We’ve already seen a few companies, like the Financial Times, try to use web-based applications to get around the limitations imposed by the platform makers’ application stores.

Meanwhile, Apple pioneered the App Store. Recently, more app stores from Google, Amazon, and Microsoft are also getting attention.

In some respects, that’s understandable; easier organization makes it easier for consumers to find the applications they want, and it’s good to see the platform makers trying to do more to police applications in this world of continuing security threats. Of course, it also puts more control (and a cut of sales) back into the hands of the platform vendors.

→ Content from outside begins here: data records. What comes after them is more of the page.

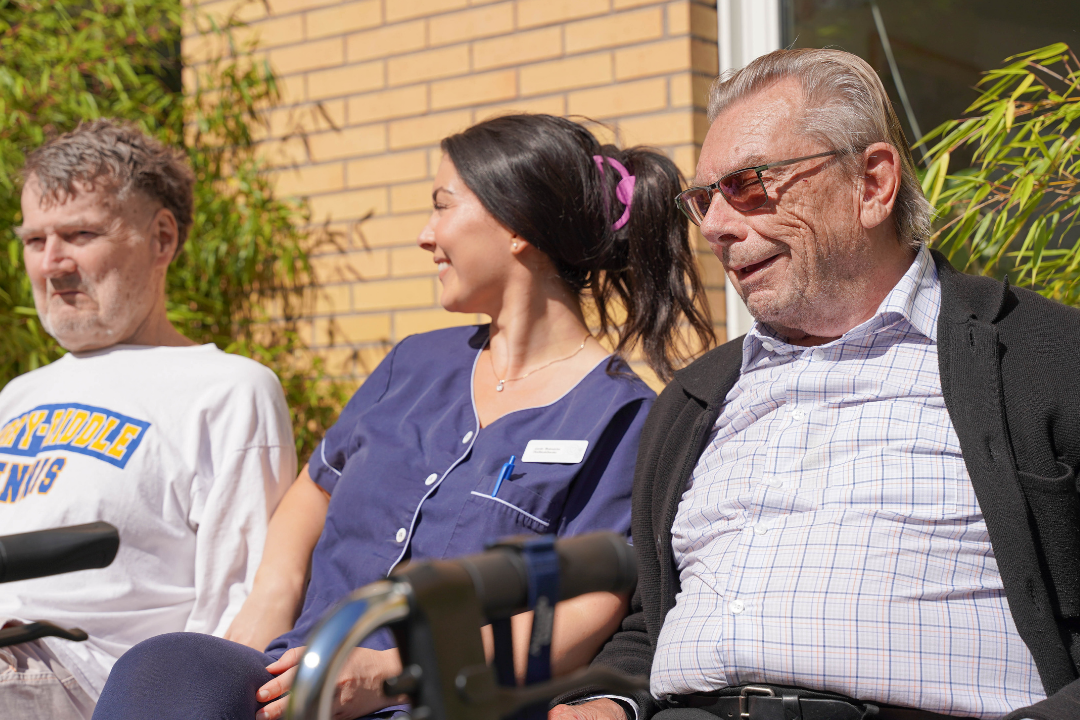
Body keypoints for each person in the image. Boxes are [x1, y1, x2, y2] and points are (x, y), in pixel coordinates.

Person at [91, 113, 715, 720]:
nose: (425, 234)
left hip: (446, 702)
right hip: (298, 678)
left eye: (443, 205)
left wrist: (392, 674)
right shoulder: (413, 363)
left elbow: (586, 607)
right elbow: (314, 490)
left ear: (517, 224)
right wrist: (261, 626)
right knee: (166, 669)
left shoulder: (620, 416)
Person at [551, 48, 1080, 720]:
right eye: (704, 200)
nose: (714, 227)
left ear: (872, 184)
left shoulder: (1042, 358)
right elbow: (654, 619)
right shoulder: (696, 397)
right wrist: (606, 700)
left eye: (749, 184)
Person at [0, 120, 296, 719]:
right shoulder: (17, 395)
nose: (51, 264)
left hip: (96, 681)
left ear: (161, 238)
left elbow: (237, 610)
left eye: (80, 234)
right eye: (34, 240)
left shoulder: (228, 389)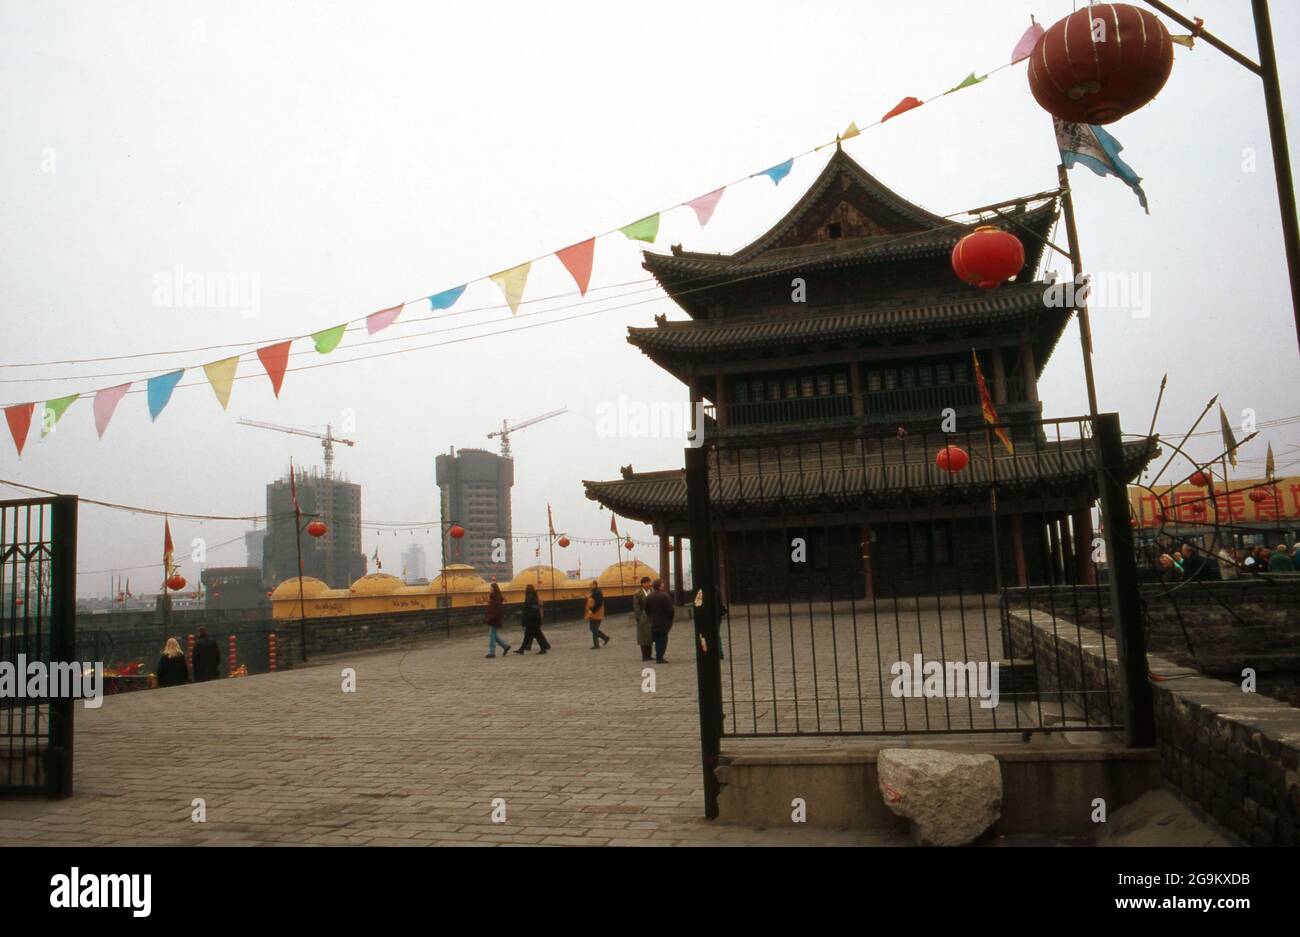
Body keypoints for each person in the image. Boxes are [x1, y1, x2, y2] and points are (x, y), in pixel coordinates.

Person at [644, 578, 675, 663]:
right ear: (660, 586)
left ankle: (658, 656)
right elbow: (670, 610)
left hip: (653, 622)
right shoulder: (665, 596)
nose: (663, 585)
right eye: (662, 584)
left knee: (657, 639)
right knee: (662, 640)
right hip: (664, 622)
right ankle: (660, 657)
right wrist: (670, 619)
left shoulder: (649, 596)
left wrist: (650, 617)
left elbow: (646, 609)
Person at [518, 583, 550, 654]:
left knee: (534, 635)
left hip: (531, 620)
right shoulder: (534, 596)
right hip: (534, 619)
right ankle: (522, 649)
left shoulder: (529, 597)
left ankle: (543, 648)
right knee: (530, 635)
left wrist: (525, 617)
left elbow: (527, 607)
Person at [484, 582, 511, 658]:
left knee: (492, 635)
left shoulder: (496, 598)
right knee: (492, 634)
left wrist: (491, 617)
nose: (490, 589)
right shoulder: (493, 597)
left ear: (494, 589)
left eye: (491, 588)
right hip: (492, 618)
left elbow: (497, 610)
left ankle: (491, 652)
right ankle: (505, 646)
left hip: (494, 619)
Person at [632, 576, 653, 661]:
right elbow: (636, 606)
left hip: (651, 616)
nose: (648, 584)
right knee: (642, 637)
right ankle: (644, 655)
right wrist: (639, 617)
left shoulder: (652, 591)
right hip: (642, 616)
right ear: (643, 584)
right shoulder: (638, 593)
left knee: (650, 636)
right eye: (646, 582)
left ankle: (650, 655)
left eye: (649, 582)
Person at [584, 580, 609, 649]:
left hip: (596, 614)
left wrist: (592, 611)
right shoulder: (594, 592)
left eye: (591, 585)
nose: (590, 586)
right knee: (592, 629)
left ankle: (597, 644)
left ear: (595, 585)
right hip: (594, 614)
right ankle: (605, 638)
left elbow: (598, 603)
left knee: (594, 628)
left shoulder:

It’s interesting that the companies that are pushing app stores the hardest—Apple, Google, and Microsoft—are all also promising more and better HTML5 support. It will be interesting to see how well each company balances these competing trends.

There are many other technology trends, of course.

2012 will be the year we finally see commercial large-screen OLED-based TVs and more connected or “smart” TVs.

We’ll continue to see a proliferation of mobile, social, location-aware applications for the Internet and smart devices.
We’ll see thinner notebooks—what Intel calls “Ultrabooks” and faster wireless networks.

On the enterprise side, it’s likely to hear more about “private clouds” and cloud platforms, and see new versions of some of the key business packages.

“Big Data,” business intelligence, and analytics deserve and are finally getting much more attention.